DATA SUPPLIED →
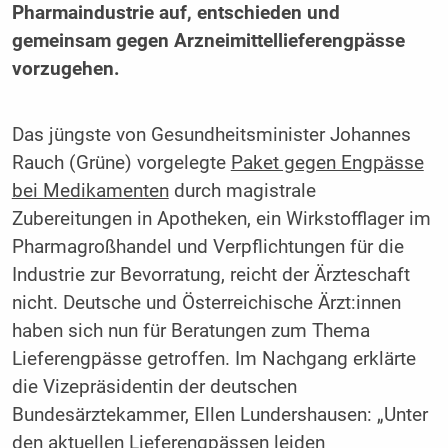
Pharmaindustrie auf, entschieden und
gemeinsam gegen Arzneimittellieferengpässe
vorzugehen.
Das jüngste von Gesundheitsminister Johannes
Rauch (Grüne) vorgelegte
Paket gegen Engpässe
bei Medikamenten
durch magistrale
Zubereitungen in Apotheken, ein Wirkstofflager im
Pharmagroßhandel und Verpflichtungen für die
Industrie zur Bevorratung, reicht der Ärzteschaft
nicht. Deutsche und Österreichische Ärzt:innen
haben sich nun für Beratungen zum Thema
Lieferengpässe getroffen. Im Nachgang erklärte
die Vizepräsidentin der deutschen
Bundesärztekammer, Ellen Lundershausen: „Unter
den aktuellen Lieferengpässen leiden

ABOUT THIS EXERCISE → Go through the material and copy each line that contains "gegen".

SOLUTION TO THE PROBLEM →
gemeinsam gegen Arzneimittellieferengpässe
Paket gegen Engpässe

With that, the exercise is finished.